INSTRUCTION
Please copy out the data below, switching every "Contraseña" to "Password" and leaving everything else unchanged. Omit the pictures from your answer.

DATA EXTRACTS
########################################

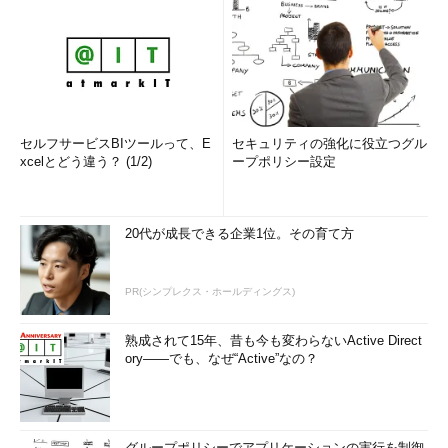
セルフサービスBIツールって、E
セキュリティの強化に役立つグル
xcelとどう違う？ (1/2)
ープポリシー設定
20代が成長できる企業1位。その育て方
PR(シンプレクス・ホールディングス)
熟成されて15年、昔も今も変わらないActive Direct
ory――でも、なぜ“Active”なの？
グループポリシーでアプリケーションの実行を制御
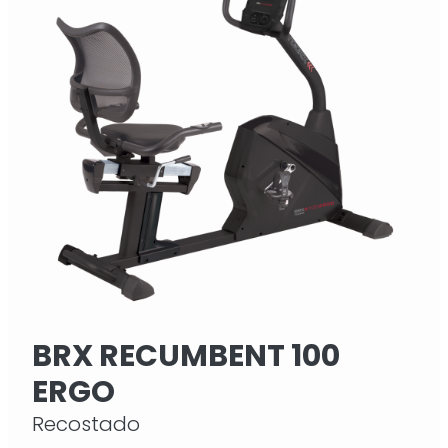
BRX RECUMBENT 100
ERGO
Recostado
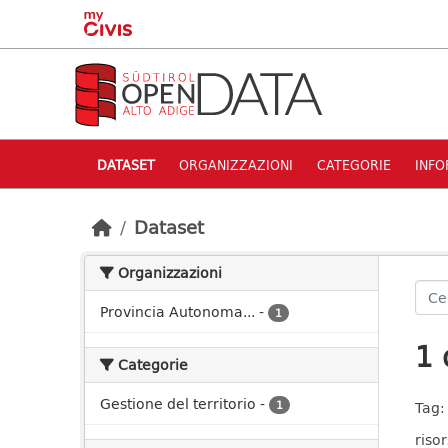
Skip to main content
DATASET
ORGANIZZAZIONI
CATEGORIE
INFO
Dataset
Organizzazioni
Provincia Autonoma...
-
1
1 
Categorie
Gestione del territorio
-
1
Tag:
risor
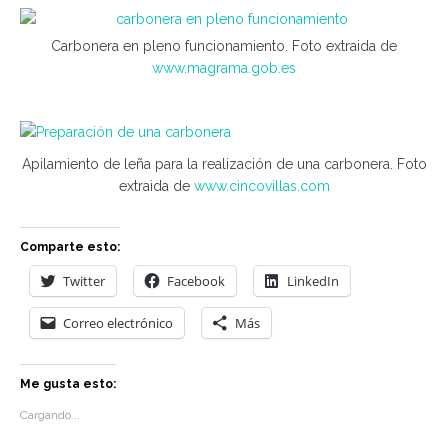
Carbonera en pleno funcionamiento. Foto extraida de
www.magrama.gob.es
Apilamiento de leña para la realización de una carbonera. Foto
extraida de
www.cincovillas.com
Comparte esto:
Twitter
Facebook
LinkedIn
Correo electrónico
Más
Me gusta esto:
Cargando...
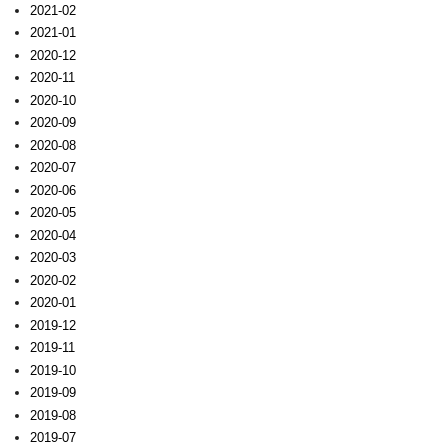
2021-02
2021-01
2020-12
2020-11
2020-10
2020-09
2020-08
2020-07
2020-06
2020-05
2020-04
2020-03
2020-02
2020-01
2019-12
2019-11
2019-10
2019-09
2019-08
2019-07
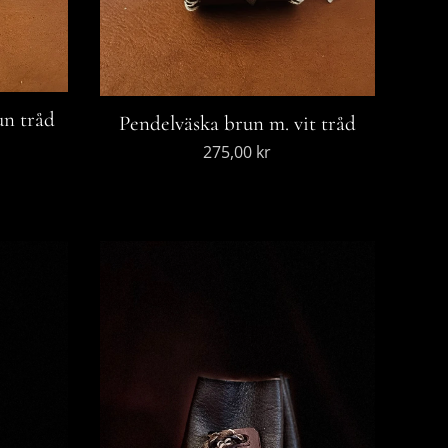
un tråd
Pendelväska brun m. vit tråd
275,00
kr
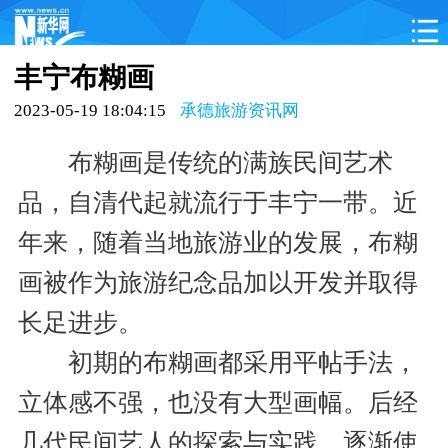
首页
承德动态
承德概况
影像承德
丰宁布糊画
品味承德
畅享承德
文化项目
吃住承德
2023-05-19 18:04:15
承德旅游资讯网
承德特产
布糊画是传统的满族民间艺术
品，自清代起就流行于丰宁一带。近
年来，随着当地旅游业的发展，布糊
画被作为旅游纪念品加以开发并取得
长足进步。
初期的布糊画都采用平帖手法，
立体感不强，也没有大型画幅。后经
几代民间艺人的探索与实践，逐渐使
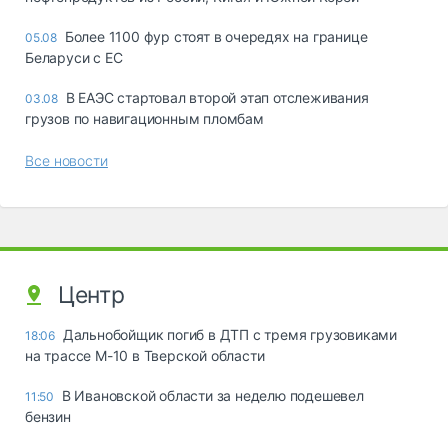
Более 1100 фур стоят в очередях на границе
05.08
Беларуси с ЕС
В ЕАЭС стартовал второй этап отслеживания
03.08
грузов по навигационным пломбам
Все новости
Центр
Дальнобойщик погиб в ДТП с тремя грузовиками
18:06
на трассе М-10 в Тверской области
В Ивановской области за неделю подешевел
11:50
бензин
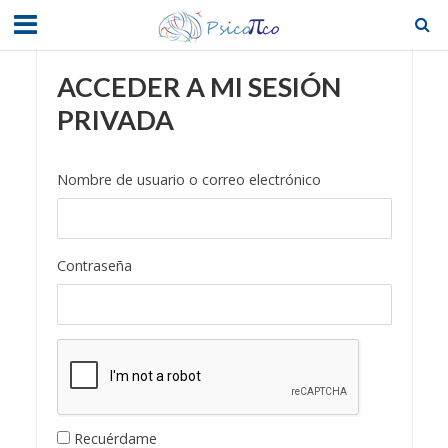
ACCEDER A MI SESIÓN
PRIVADA
Nombre de usuario o correo electrónico
Contraseña
Recuérdame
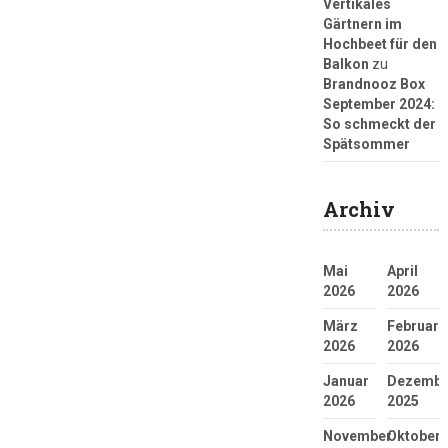
Vertikales
Gärtnern im
Hochbeet für den
Balkon
zu
Brandnooz Box
September 2024:
So schmeckt der
Spätsommer
Archiv
Mai
April
2026
2026
März
Februar
2026
2026
Januar
Dezembe
2026
2025
November
Oktober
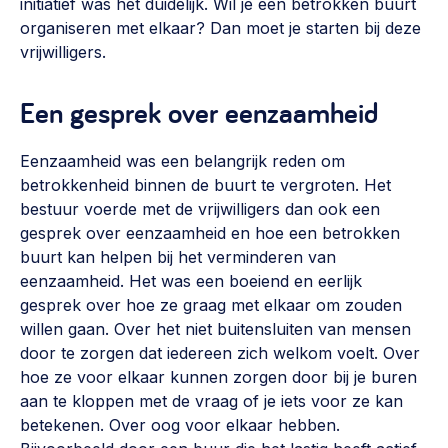
initiatief was het duidelijk. Wil je een betrokken buurt
organiseren met elkaar? Dan moet je starten bij deze
vrijwilligers.
Een gesprek over eenzaamheid
Eenzaamheid was een belangrijk reden om
betrokkenheid binnen de buurt te vergroten. Het
bestuur voerde met de vrijwilligers dan ook een
gesprek over eenzaamheid en hoe een betrokken
buurt kan helpen bij het verminderen van
eenzaamheid. Het was een boeiend en eerlijk
gesprek over hoe ze graag met elkaar om zouden
willen gaan. Over het niet buitensluiten van mensen
door te zorgen dat iedereen zich welkom voelt. Over
hoe ze voor elkaar kunnen zorgen door bij je buren
aan te kloppen met de vraag of je iets voor ze kan
betekenen. Over oog voor elkaar hebben.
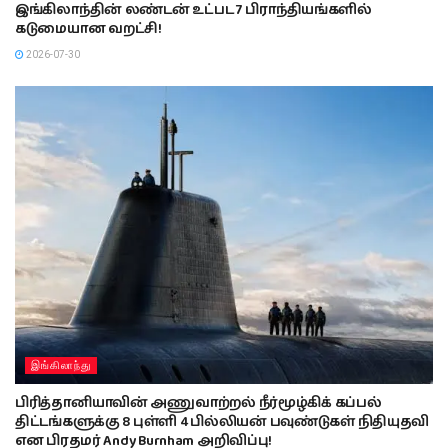
இங்கிலாந்தின் லண்டன் உட்பட 7 பிராந்தியங்களில்
கடுமையான வறட்சி!
2026-07-30
இங்கிலாந்து
பிரித்தானியாவின் அணுவாற்றல் நீர்மூழ்கிக் கப்பல்
திட்டங்களுக்கு 8 புள்ளி 4 பில்லியன் பவுண்டுகள் நிதியுதவி
என பிரதமர் Andy Burnham அறிவிப்பு!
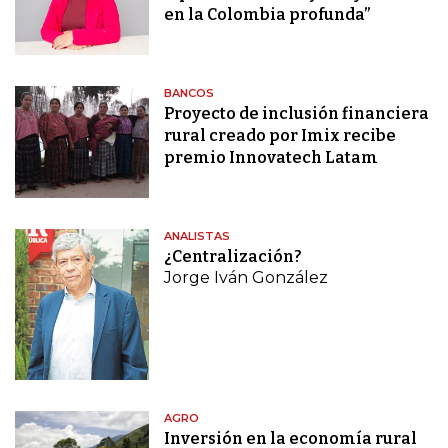
en la Colombia profunda”
BANCOS
Proyecto de inclusión financiera
rural creado por Imix recibe
premio Innovatech Latam
ANALISTAS
¿Centralización?
Jorge Iván González
AGRO
Inversión en la economía rural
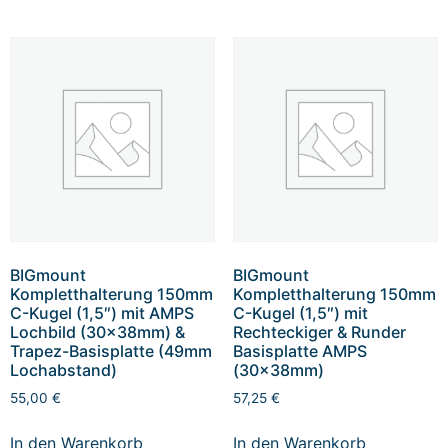
BIGmount
BIGmount
Kompletthalterung 150mm
Kompletthalterung 150mm
C-Kugel (1,5″) mit AMPS
C-Kugel (1,5″) mit
Lochbild (30x38mm) &
Rechteckiger & Runder
Trapez-Basisplatte (49mm
Basisplatte AMPS
Lochabstand)
(30x38mm)
55,00
€
57,25
€
In den Warenkorb
In den Warenkorb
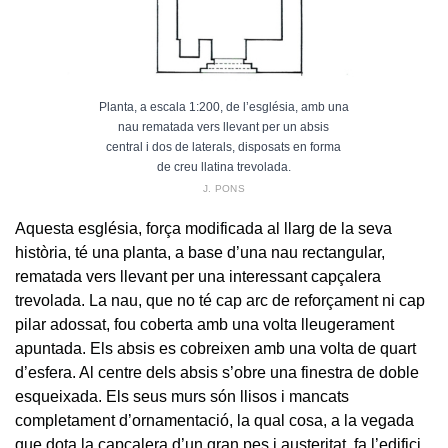
Planta, a escala 1:200, de l’església, amb una
nau rematada vers llevant per un absis
central i dos de laterals, disposats en forma
de creu llatina trevolada.
J. PONS
Aquesta església, força modificada al llarg de la seva
història, té una planta, a base d’una nau rectangular,
rematada vers llevant per una interessant capçalera
trevolada. La nau, que no té cap arc de reforçament ni cap
pilar adossat, fou coberta amb una volta lleugerament
apuntada. Els absis es cobreixen amb una volta de quart
d’esfera. Al centre dels absis s’obre una finestra de doble
esqueixada. Els seus murs són llisos i mancats
completament d’ornamentació, la qual cosa, a la vegada
que dota la capçalera d’un gran pes i austeritat, fa l’edifici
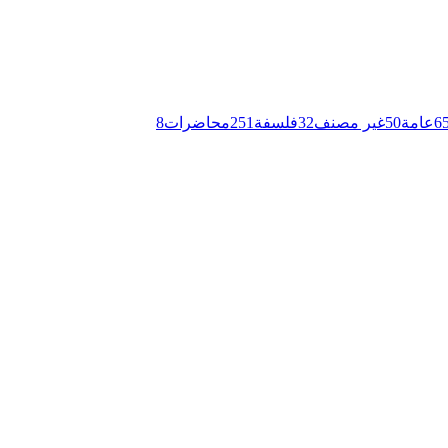
6
عامة
50
غير مصنف
32
فلسفة
251
محاضرات
8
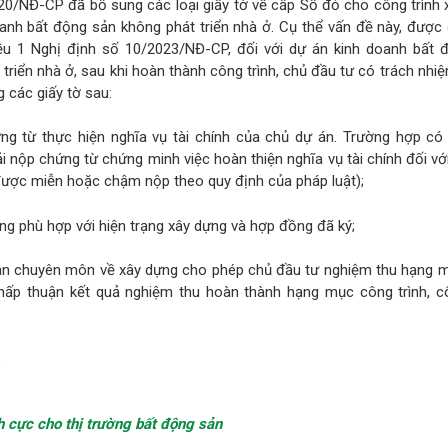
20/NĐ-CP đã bổ sung các loại giấy tờ về cấp Sổ đỏ cho công trình 
anh bất động sản không phát triển nhà ở. Cụ thể vấn đề này, được
ều 1 Nghị định số 10/2023/NĐ-CP, đối với dự án kinh doanh bất 
 triển nhà ở, sau khi hoàn thành công trình, chủ đầu tư có trách nhi
 các giấy tờ sau:
ng từ thực hiện nghĩa vụ tài chính của chủ dự án. Trường hợp có 
hải nộp chứng từ chứng minh việc hoàn thiện nghĩa vụ tài chính đối vớ
được miễn hoặc chậm nộp theo quy định của pháp luật);
ằng phù hợp với hiện trạng xây dựng và hợp đồng đã ký;
an chuyên môn về xây dựng cho phép chủ đầu tư nghiệm thu hạng 
 chấp thuận kết quả nghiệm thu hoàn thành hạng mục công trình, cô
.
ch cực cho thị trường bất động sản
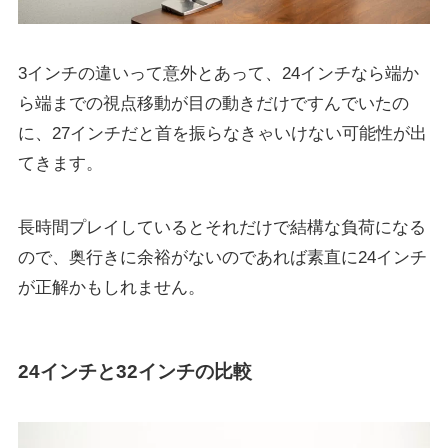
3インチの違いって意外とあって、24インチなら端か
ら端までの視点移動が目の動きだけですんでいたの
に、27インチだと首を振らなきゃいけない可能性が出
てきます。
長時間プレイしているとそれだけで結構な負荷になる
ので、奥行きに余裕がないのであれば素直に24インチ
が正解かもしれません。
24インチと32インチの比較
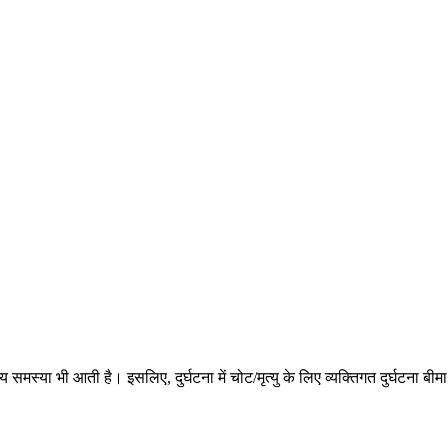
 समस्या भी आती है। इसलिए, दुर्घटना में चोट/मृत्यु के लिए व्यक्तिगत दुर्घटना बीम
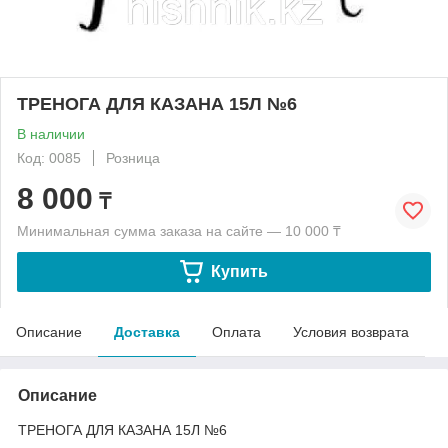
ТРЕНОГА ДЛЯ КАЗАНА 15Л №6
В наличии
Код: 0085
Розница
8 000
₸
Минимальная сумма заказа на сайте — 10 000 ₸
Купить
Описание
Доставка
Оплата
Условия возврата
Описание
ТРЕНОГА ДЛЯ КАЗАНА 15Л №6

########################################

ANSWER TO THIS PROBLEM
セルフサービスBIツールって、E
セキュリティの強化に役立つグル
xcelとどう違う？ (1/2)
ープポリシー設定
20代が成長できる企業1位。その育て方
PR(シンプレクス・ホールディングス)
熟成されて15年、昔も今も変わらないActive Direct
ory――でも、なぜ“Active”なの？
グループポリシーでアプリケーションの実行を制御
BRX RECUMBENT 100
ERGO
Recostado
Skip to main content
DATASET
ORGANIZZAZIONI
CATEGORIE
INFO
Dataset
Organizzazioni
Provincia Autonoma...
-
1
1 
Categorie
Gestione del territorio
-
1
Tag:
risor
Carbonera en pleno funcionamiento. Foto extraida de
www.magrama.gob.es
Apilamiento de leña para la realización de una carbonera. Foto
extraida de
www.cincovillas.com
Comparte esto:
Twitter
Facebook
LinkedIn
Correo electrónico
Más
Me gusta esto:
Cargando...
2021-02
2021-01
2020-12
2020-11
2020-10
2020-09
2020-08
2020-07
2020-06
2020-05
2020-04
2020-03
2020-02
2020-01
2019-12
2019-11
2019-10
2019-09
2019-08
2019-07
un tråd
Pendelväska brun m. vit tråd
275,00
kr
首页
承德动态
承德概况
影像承德
丰宁布糊画
品味承德
畅享承德
文化项目
吃住承德
2023-05-19 18:04:15
承德旅游资讯网
承德特产
布糊画是传统的满族民间艺术
品，自清代起就流行于丰宁一带。近
年来，随着当地旅游业的发展，布糊
画被作为旅游纪念品加以开发并取得
长足进步。
初期的布糊画都采用平帖手法，
立体感不强，也没有大型画幅。后经
几代民间艺人的探索与实践，逐渐使
Более 1100 фур стоят в очередях на границе
05.08
Беларуси с ЕС
В ЕАЭС стартовал второй этап отслеживания
03.08
грузов по навигационным пломбам
Все новости
Центр
Дальнобойщик погиб в ДТП с тремя грузовиками
18:06
на трассе М-10 в Тверской области
В Ивановской области за неделю подешевел
11:50
бензин
ACCEDER A MI SESIÓN
PRIVADA
Nombre de usuario o correo electrónico
Password
Recuérdame
Vertikales
Gärtnern im
Hochbeet für den
Balkon
zu
Brandnooz Box
September 2024:
So schmeckt der
Spätsommer
Archiv
Mai
April
2026
2026
März
Februar
2026
2026
Januar
Dezembe
2026
2025
November
Oktober
initiatief was het duidelijk. Wil je een betrokken buurt
organiseren met elkaar? Dan moet je starten bij deze
vrijwilligers.
Een gesprek over eenzaamheid
Eenzaamheid was een belangrijk reden om
betrokkenheid binnen de buurt te vergroten. Het
bestuur voerde met de vrijwilligers dan ook een
gesprek over eenzaamheid en hoe een betrokken
buurt kan helpen bij het verminderen van
eenzaamheid. Het was een boeiend en eerlijk
gesprek over hoe ze graag met elkaar om zouden
willen gaan. Over het niet buitensluiten van mensen
door te zorgen dat iedereen zich welkom voelt. Over
hoe ze voor elkaar kunnen zorgen door bij je buren
aan te kloppen met de vraag of je iets voor ze kan
betekenen. Over oog voor elkaar hebben.
இங்கிலாந்தின் லண்டன் உட்பட 7 பிராந்தியங்களில்
கடுமையான வறட்சி!
2026-07-30
இங்கிலாந்து
பிரித்தானியாவின் அணுவாற்றல் நீர்மூழ்கிக் கப்பல்
திட்டங்களுக்கு 8 புள்ளி 4 பில்லியன் பவுண்டுகள் நிதியுதவி
என பிரதமர் Andy Burnham அறிவிப்பு!
en la Colombia profunda”
BANCOS
Proyecto de inclusión financiera
rural creado por Imix recibe
premio Innovatech Latam
ANALISTAS
¿Centralización?
Jorge Iván González
AGRO
Inversión en la economía rural
BIGmount
BIGmount
Kompletthalterung 150mm
Kompletthalterung 150mm
C-Kugel (1,5″) mit AMPS
C-Kugel (1,5″) mit
Lochbild (30x38mm) &
Rechteckiger & Runder
Trapez-Basisplatte (49mm
Basisplatte AMPS
Lochabstand)
(30x38mm)
55,00
€
57,25
€
In den Warenkorb
In den Warenkorb
Planta, a escala 1:200, de l’església, amb una
nau rematada vers llevant per un absis
central i dos de laterals, disposats en forma
de creu llatina trevolada.
J. PONS
Aquesta església, força modificada al llarg de la seva
història, té una planta, a base d’una nau rectangular,
rematada vers llevant per una interessant capçalera
trevolada. La nau, que no té cap arc de reforçament ni cap
pilar adossat, fou coberta amb una volta lleugerament
apuntada. Els absis es cobreixen amb una volta de quart
d’esfera. Al centre dels absis s’obre una finestra de doble
esqueixada. Els seus murs són llisos i mancats
completament d’ornamentació, la qual cosa, a la vegada
que dota la capçalera d’un gran pes i austeritat, fa l’edifici
6
عامة
50
غير مصنف
32
فلسفة
251
محاضرات
8
20/NĐ-CP đã bổ sung các loại giấy tờ về cấp Sổ đỏ cho công trình 
anh bất động sản không phát triển nhà ở. Cụ thể vấn đề này, được
ều 1 Nghị định số 10/2023/NĐ-CP, đối với dự án kinh doanh bất 
 triển nhà ở, sau khi hoàn thành công trình, chủ đầu tư có trách nhi
 các giấy tờ sau:
ng từ thực hiện nghĩa vụ tài chính của chủ dự án. Trường hợp có 
hải nộp chứng từ chứng minh việc hoàn thiện nghĩa vụ tài chính đối vớ
được miễn hoặc chậm nộp theo quy định của pháp luật);
ằng phù hợp với hiện trạng xây dựng và hợp đồng đã ký;
an chuyên môn về xây dựng cho phép chủ đầu tư nghiệm thu hạng 
 chấp thuận kết quả nghiệm thu hoàn thành hạng mục công trình, cô
.
ch cực cho thị trường bất động sản
3インチの違いって意外とあって、24インチなら端か
ら端までの視点移動が目の動きだけですんでいたの
に、27インチだと首を振らなきゃいけない可能性が出
てきます。
長時間プレイしているとそれだけで結構な負荷になる
ので、奥行きに余裕がないのであれば素直に24インチ
が正解かもしれません。
24インチと32インチの比較
 समस्या भी आती है। इसलिए, दुर्घटना में चोट/मृत्यु के लिए व्यक्तिगत दुर्घटना बीम
ТРЕНОГА ДЛЯ КАЗАНА 15Л №6
В наличии
Код: 0085
Розница
8 000
₸
Минимальная сумма заказа на сайте — 10 000 ₸
Купить
Описание
Доставка
Оплата
Условия возврата
Описание
ТРЕНОГА ДЛЯ КАЗАНА 15Л №6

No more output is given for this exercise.